### CONSEGNA
Ricopia le righe dei record senza alcuna modifica. Parti dalla riga che contiene "Can you tell" e fermati dopo quella che contiene "-0.228216, 0.960560, 0.758287]]", includendo entrambe, e non riportare le immagini nella risposta.

### MATERIALE FORNITO

##############################

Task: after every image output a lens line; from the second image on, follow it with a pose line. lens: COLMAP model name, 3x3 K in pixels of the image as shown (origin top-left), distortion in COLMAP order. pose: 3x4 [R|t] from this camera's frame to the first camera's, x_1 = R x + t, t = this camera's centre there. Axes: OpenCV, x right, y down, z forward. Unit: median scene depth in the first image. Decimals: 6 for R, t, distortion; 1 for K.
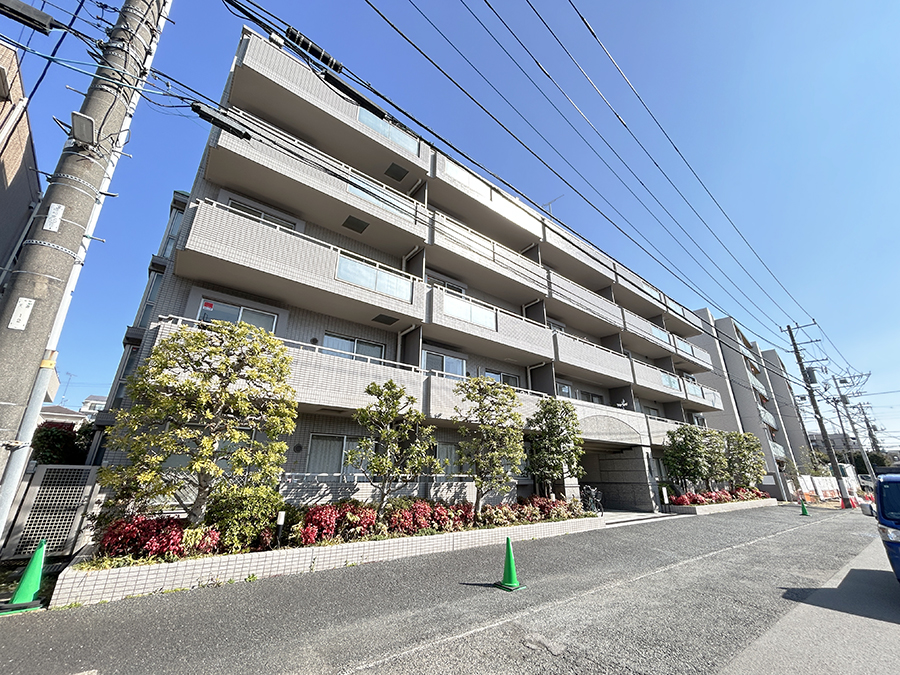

##############################

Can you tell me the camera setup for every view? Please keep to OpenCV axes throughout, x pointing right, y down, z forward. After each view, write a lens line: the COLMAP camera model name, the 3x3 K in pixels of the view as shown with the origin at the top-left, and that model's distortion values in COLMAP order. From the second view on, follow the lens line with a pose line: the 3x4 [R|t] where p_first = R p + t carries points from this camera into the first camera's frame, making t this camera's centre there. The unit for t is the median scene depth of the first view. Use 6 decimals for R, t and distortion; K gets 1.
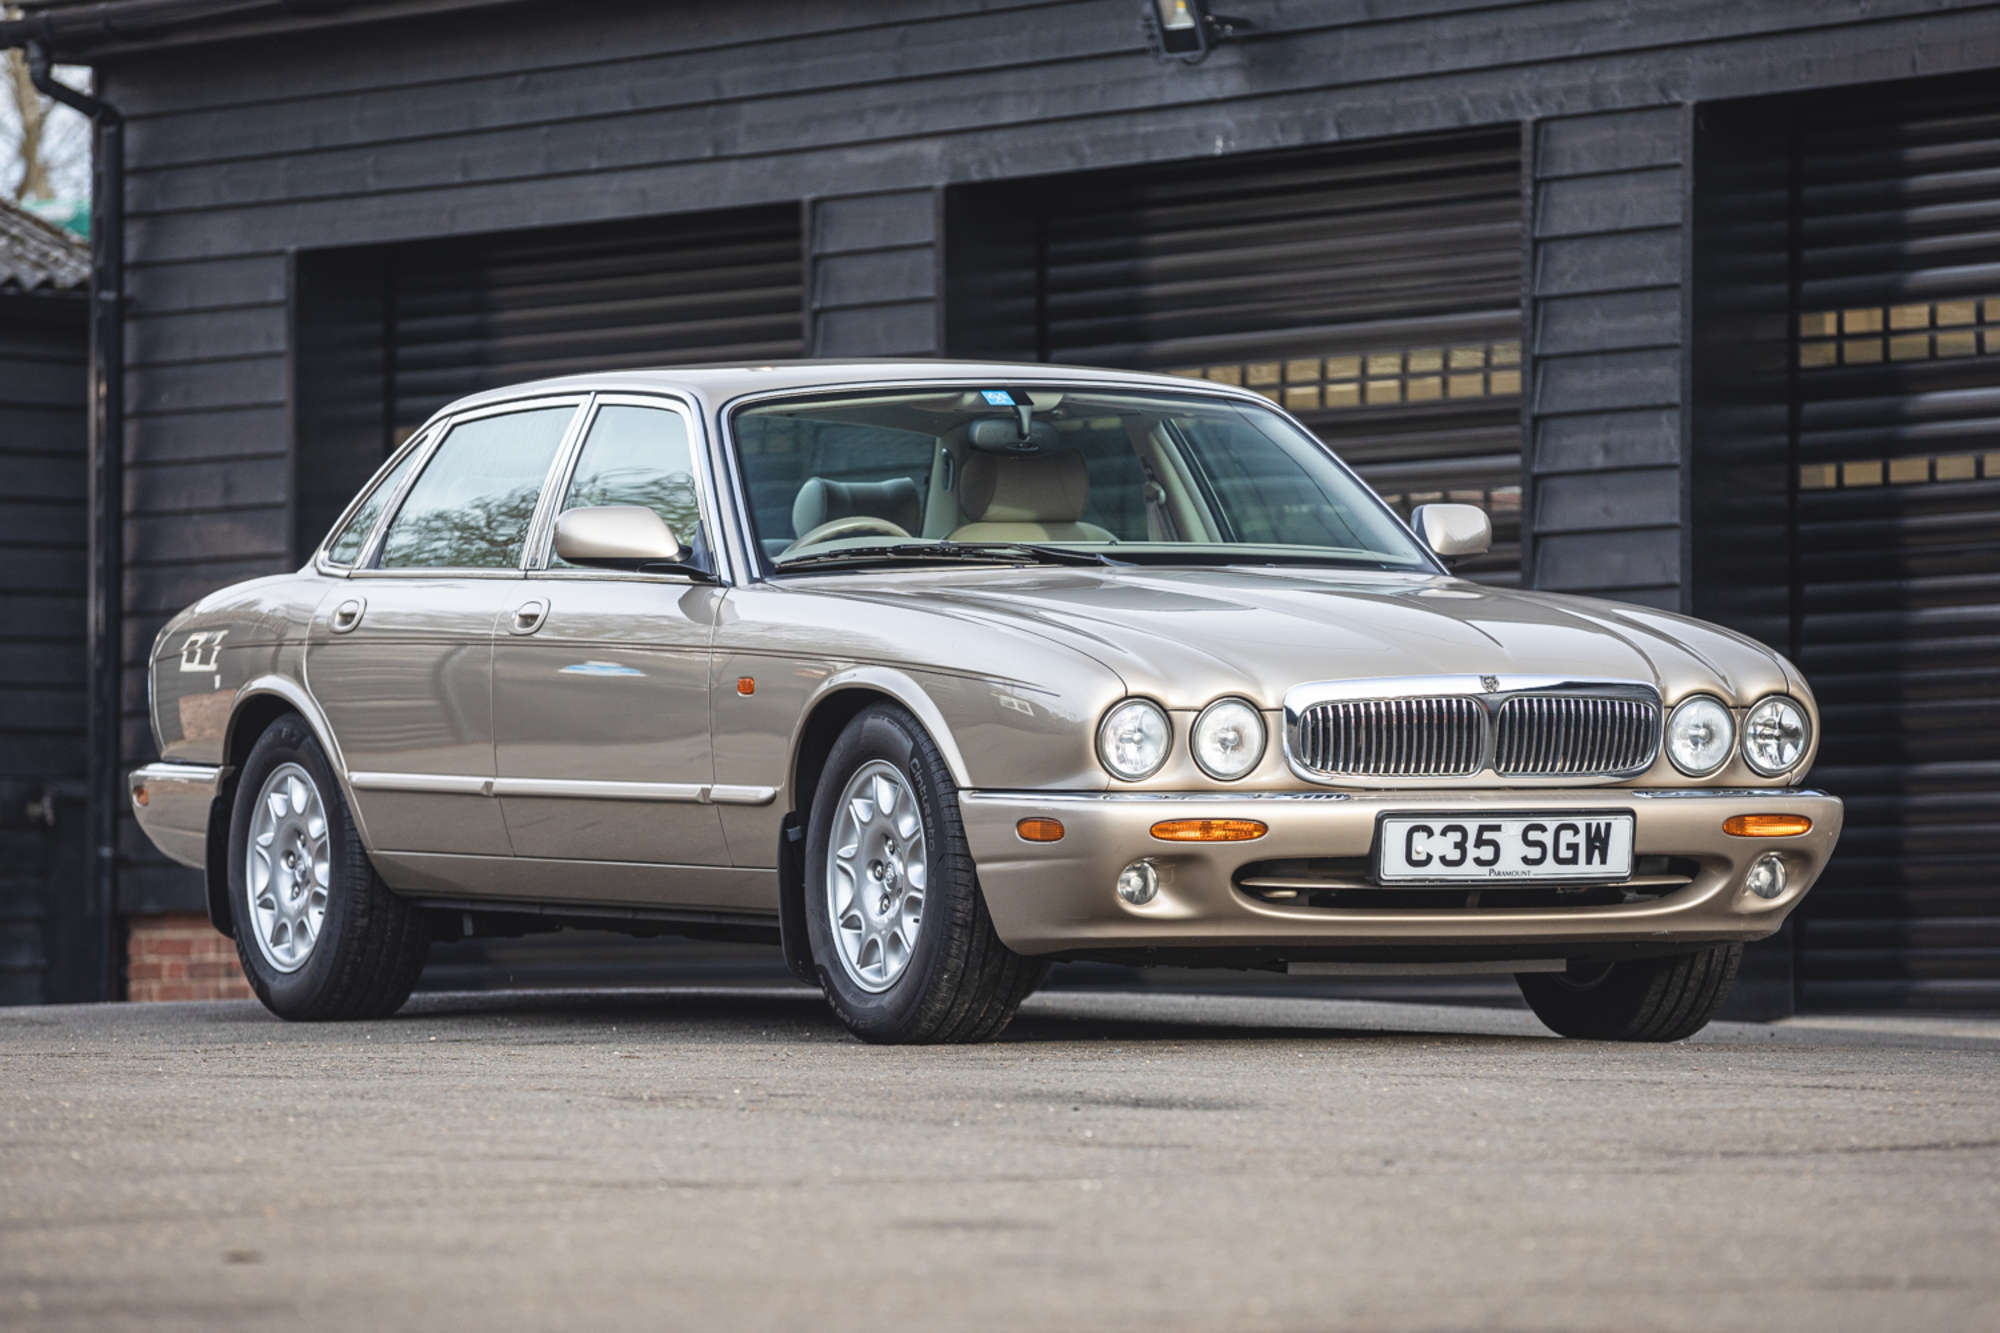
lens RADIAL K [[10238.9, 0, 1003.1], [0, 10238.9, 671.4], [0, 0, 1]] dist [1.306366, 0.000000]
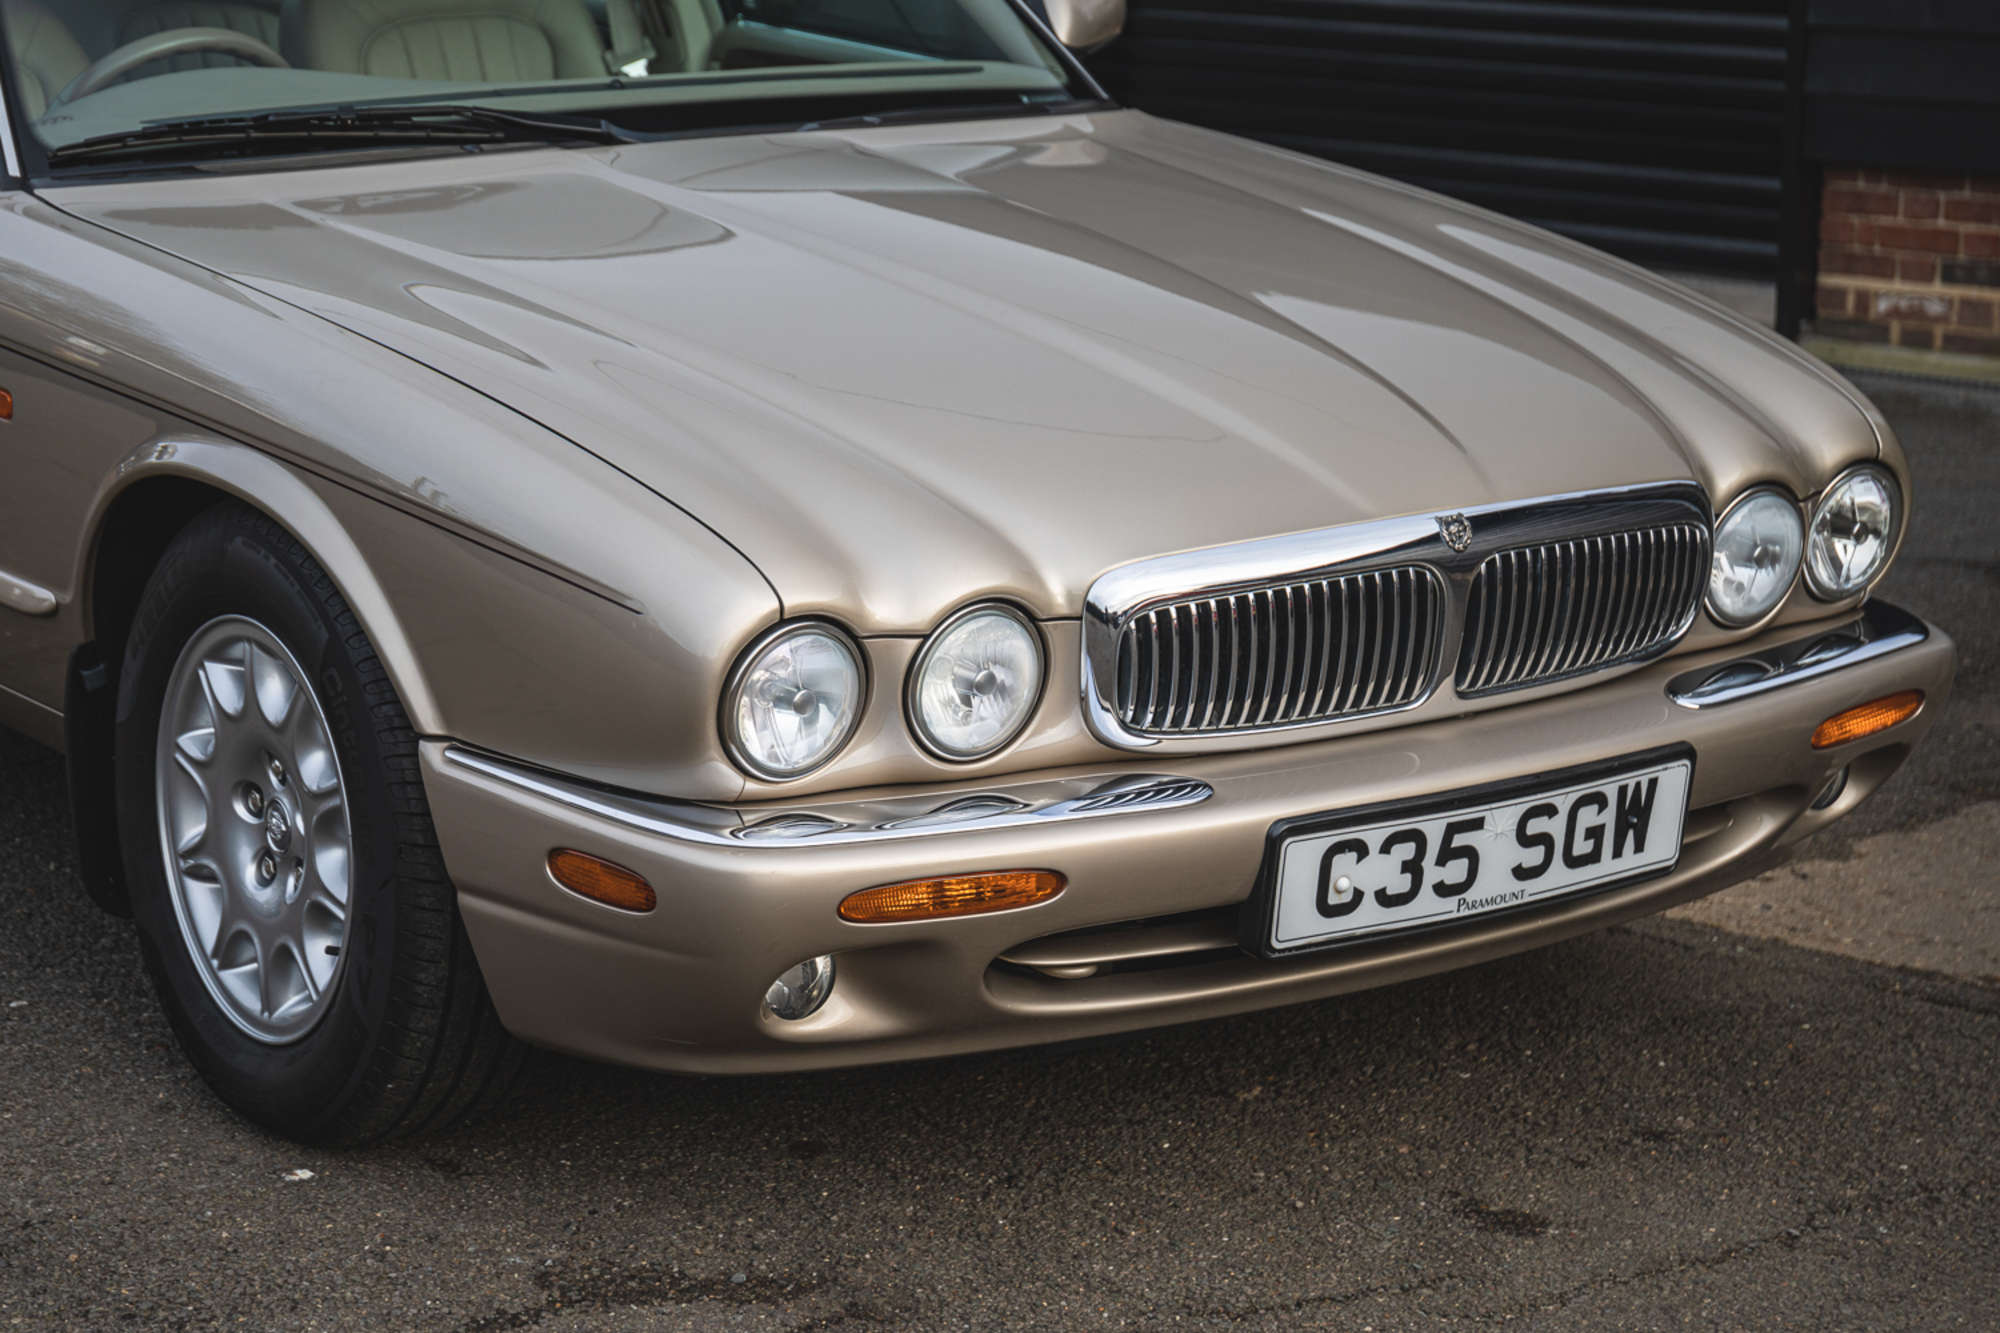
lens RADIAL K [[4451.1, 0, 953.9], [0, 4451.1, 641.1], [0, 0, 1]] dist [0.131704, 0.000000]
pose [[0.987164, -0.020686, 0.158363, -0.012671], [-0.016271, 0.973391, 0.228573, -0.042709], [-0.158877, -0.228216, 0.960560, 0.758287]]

##############################

### RISPOSTA
Can you tell me the camera setup for every view? Please keep to OpenCV axes throughout, x pointing right, y down, z forward. After each view, write a lens line: the COLMAP camera model name, the 3x3 K in pixels of the view as shown with the origin at the top-left, and that model's distortion values in COLMAP order. From the second view on, follow the lens line with a pose line: the 3x4 [R|t] where p_first = R p + t carries points from this camera into the first camera's frame, making t this camera's centre there. The unit for t is the median scene depth of the first view. Use 6 decimals for R, t and distortion; K gets 1.
lens RADIAL K [[10238.9, 0, 1003.1], [0, 10238.9, 671.4], [0, 0, 1]] dist [1.306366, 0.000000]
lens RADIAL K [[4451.1, 0, 953.9], [0, 4451.1, 641.1], [0, 0, 1]] dist [0.131704, 0.000000]
pose [[0.987164, -0.020686, 0.158363, -0.012671], [-0.016271, 0.973391, 0.228573, -0.042709], [-0.158877, -0.228216, 0.960560, 0.758287]]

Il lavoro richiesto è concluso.